Urteil vom: 1. Mai 2007
Prozessnummer: 6A.8/2007

Sachverhalt
Dem Arzt X war wegen Fahrens in angetrunkenem Zustand (Blutalkoholkonzentration von mindestens 2,26 Promille) am 21.1.2002, morgens um 07.00 Uhr, der Führerausweis für die Dauer von fünf Monaten entzogen worden.

Am 4.2.2006 fuhr X um 11.25 Uhr auf der Autobahn. Dabei wurde er wegen unsicherer Fahrweise mit Schlangenlinien kontrolliert. Die Polizei nahm ihm den Führerausweis auf der Stelle ab. Die Analyse der Blutprobe ergab eine Blutalkoholkonzentration von 1,74 bis 2,16 Promille.

Prozessgeschichte
Daraufhin eröffnete das kantonale Strassenverkehrsamt ein Verfahren zwecks Abklärung der Fahreignung und verbot X vorsorglich das Führen von Motorfahrzeugen aller Kategorien. Das verkehrsmedizinische Gutachten kam unter anderem aufgrund einer Haaranalyse zum Schluss, es bestehe eine verkehrsrelevante Alkoholproblematik mit Abhängigkeitscharakter.

Das kantonale Strassenverkehrsamt entzog ihm gestützt auf dieses Gutachten mit Verfügung vom 17.8.2006 den Führerausweis bei einer Sperrfrist von zwölf Monaten auf unbestimmte Zeit. Für die Aufhebung des Entzugs wurde eine kontrollierte und fachlich betreute Alkoholabstinenz von mindestens zwölf Monaten und der Verzicht auf die Verordnung suchterzeugender zentralwirksamer Medikamente oder die Umstellung auf eine entsprechende unproblematische Medikation verlangt. X war damit nicht einverstanden und gelangte bis ans Bundesgericht. Das Bundesgericht wies die Beschwerde von X ab.

Für die Prävention entscheidende Erwägungen des Bundesgerichts
Für die Abklärung der Alkoholabhängigkeit bzw. des verkehrsrelevanten Alkoholmissbrauchs liess der Gutachter zusätzlich eine Haaranalyse vornehmen. Bei der neu eingesetzten forensisch-toxikologischen Haaranalyse auf Ethylglucuronid (ETG) handelt es sich – anders als bei der bisher angewendeten Blutanalyse – um eine direkte, beweiskräftige Analysemethode. Weil ETG ein Abbauprodukt von Alkohol ist, belegt dessen Nachweis den Konsum von Alkohol. Aufgrund des Kopfhaar-Längenwachstums von ca. 1 cm pro Monat lassen sich Aussagen über den Alkoholkonsum während der entsprechenden Zeit vor der Haarentnahme machen.

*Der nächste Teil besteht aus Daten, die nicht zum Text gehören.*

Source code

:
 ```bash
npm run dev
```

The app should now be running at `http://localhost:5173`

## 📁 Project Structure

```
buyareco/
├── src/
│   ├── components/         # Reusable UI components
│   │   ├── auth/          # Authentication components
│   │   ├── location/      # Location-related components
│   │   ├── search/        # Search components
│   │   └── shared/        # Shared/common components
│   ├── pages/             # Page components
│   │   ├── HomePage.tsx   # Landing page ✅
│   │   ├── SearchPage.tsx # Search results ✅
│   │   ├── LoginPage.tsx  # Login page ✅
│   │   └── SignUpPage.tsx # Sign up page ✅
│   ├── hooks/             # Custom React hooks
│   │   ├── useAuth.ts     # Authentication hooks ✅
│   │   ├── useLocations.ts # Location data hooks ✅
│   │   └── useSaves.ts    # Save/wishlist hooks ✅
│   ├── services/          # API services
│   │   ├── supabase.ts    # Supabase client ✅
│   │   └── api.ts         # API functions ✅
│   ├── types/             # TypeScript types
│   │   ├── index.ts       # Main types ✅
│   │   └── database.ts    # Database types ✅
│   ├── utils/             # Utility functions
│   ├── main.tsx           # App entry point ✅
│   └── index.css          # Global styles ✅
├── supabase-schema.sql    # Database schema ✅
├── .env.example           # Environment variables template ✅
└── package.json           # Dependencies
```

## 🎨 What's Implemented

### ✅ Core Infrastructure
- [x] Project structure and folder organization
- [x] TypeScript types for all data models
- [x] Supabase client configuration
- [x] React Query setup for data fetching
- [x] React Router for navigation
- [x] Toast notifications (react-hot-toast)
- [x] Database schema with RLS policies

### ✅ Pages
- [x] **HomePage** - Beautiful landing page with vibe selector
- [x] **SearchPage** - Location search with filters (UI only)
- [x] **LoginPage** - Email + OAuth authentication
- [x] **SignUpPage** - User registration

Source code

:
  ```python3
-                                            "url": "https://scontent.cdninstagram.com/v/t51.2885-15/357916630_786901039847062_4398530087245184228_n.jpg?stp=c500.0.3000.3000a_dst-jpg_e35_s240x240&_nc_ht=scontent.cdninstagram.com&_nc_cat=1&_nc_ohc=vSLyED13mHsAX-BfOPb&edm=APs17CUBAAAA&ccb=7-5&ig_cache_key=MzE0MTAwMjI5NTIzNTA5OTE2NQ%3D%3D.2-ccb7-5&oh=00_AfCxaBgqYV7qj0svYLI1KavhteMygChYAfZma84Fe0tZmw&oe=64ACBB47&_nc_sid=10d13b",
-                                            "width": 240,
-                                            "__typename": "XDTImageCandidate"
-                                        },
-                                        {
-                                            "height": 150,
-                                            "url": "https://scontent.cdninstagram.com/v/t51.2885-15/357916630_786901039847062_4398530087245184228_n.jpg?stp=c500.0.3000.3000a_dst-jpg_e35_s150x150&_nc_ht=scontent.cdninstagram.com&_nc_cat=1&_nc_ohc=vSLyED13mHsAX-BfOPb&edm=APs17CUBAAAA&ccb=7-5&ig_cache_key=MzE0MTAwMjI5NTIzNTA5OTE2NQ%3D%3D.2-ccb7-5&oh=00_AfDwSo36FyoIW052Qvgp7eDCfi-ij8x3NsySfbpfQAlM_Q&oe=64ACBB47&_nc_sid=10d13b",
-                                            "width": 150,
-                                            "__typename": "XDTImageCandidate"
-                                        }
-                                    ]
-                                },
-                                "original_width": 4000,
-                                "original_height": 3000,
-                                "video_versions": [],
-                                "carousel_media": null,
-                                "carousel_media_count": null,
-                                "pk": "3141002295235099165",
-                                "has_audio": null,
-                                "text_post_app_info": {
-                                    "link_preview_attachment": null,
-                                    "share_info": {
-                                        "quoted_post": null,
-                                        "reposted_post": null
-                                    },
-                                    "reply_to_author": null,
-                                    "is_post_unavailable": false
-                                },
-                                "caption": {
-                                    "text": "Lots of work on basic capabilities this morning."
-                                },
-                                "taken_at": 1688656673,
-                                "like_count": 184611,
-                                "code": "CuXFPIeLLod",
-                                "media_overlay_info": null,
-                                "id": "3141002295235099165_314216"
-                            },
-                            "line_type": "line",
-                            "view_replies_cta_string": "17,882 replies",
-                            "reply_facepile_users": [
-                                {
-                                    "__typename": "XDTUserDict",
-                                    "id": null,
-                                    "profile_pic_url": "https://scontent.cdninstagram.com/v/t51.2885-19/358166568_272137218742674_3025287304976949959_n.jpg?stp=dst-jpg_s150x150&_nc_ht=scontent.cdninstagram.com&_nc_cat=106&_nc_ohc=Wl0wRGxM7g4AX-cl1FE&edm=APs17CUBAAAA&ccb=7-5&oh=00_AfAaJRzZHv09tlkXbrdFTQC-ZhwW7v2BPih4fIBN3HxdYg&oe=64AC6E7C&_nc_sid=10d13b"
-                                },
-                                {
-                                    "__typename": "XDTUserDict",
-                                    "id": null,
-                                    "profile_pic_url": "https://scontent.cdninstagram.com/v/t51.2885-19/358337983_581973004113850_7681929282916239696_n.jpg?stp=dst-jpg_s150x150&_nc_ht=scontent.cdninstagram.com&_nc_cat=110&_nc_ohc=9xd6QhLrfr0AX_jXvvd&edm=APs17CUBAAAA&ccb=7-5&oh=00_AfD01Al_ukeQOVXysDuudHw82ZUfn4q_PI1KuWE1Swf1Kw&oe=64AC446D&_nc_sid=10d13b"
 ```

Der Bundesgesetzgeber habe auf die Möglichkeit der Haaranalyse ausdrücklich hingewiesen (Art. 55 Abs. 7 lit. c SVG [Strassenverkehrsgesetz], Fassung seit 1.1.2005). Das Beweisverfahren richte sich nach kantonalem Recht. Die Haarentnahme greife zwar in die körperliche Integrität und damit in das Grundrecht der persönlichen Freiheit ein; es sei jedoch ein leichter Eingriff, der sich auf eine genügende gesetzliche Grundlage im kantonalen Recht abstützen lasse, im öffentlichen Interesse liege und verhältnismässig sei. Gemäss Bundesgericht dürften sich künftig auch die weitgehenden und heiklen Abklärungen im Umfeld des Betroffenen (z. B. beim Hausarzt, Arbeitgeber und bei der Familie) in der Regel erübrigen; wenn sich die neue und direkte Methode der Haaranalyse durchsetze, seien solche Abklärungen nicht mehr nötig, um zu einem sicheren Befund zu gelangen.

Aus diesen Gründen müsse davon ausgegangen werden, dass bei X eine verkehrsrelevante Alkoholproblematik mit Abhängigkeitscharakter vorliege. Die Vorinstanz habe damit zu Recht die Fahreignung von X gestützt auf Art. 16d Abs. 1 lit. b SVG (Fassung seit 1.1.2005) verneint. Die Bedingungen für die Aufhebung des unbefristeten Entzugs seien bundesrechtlich nicht zu beanstanden.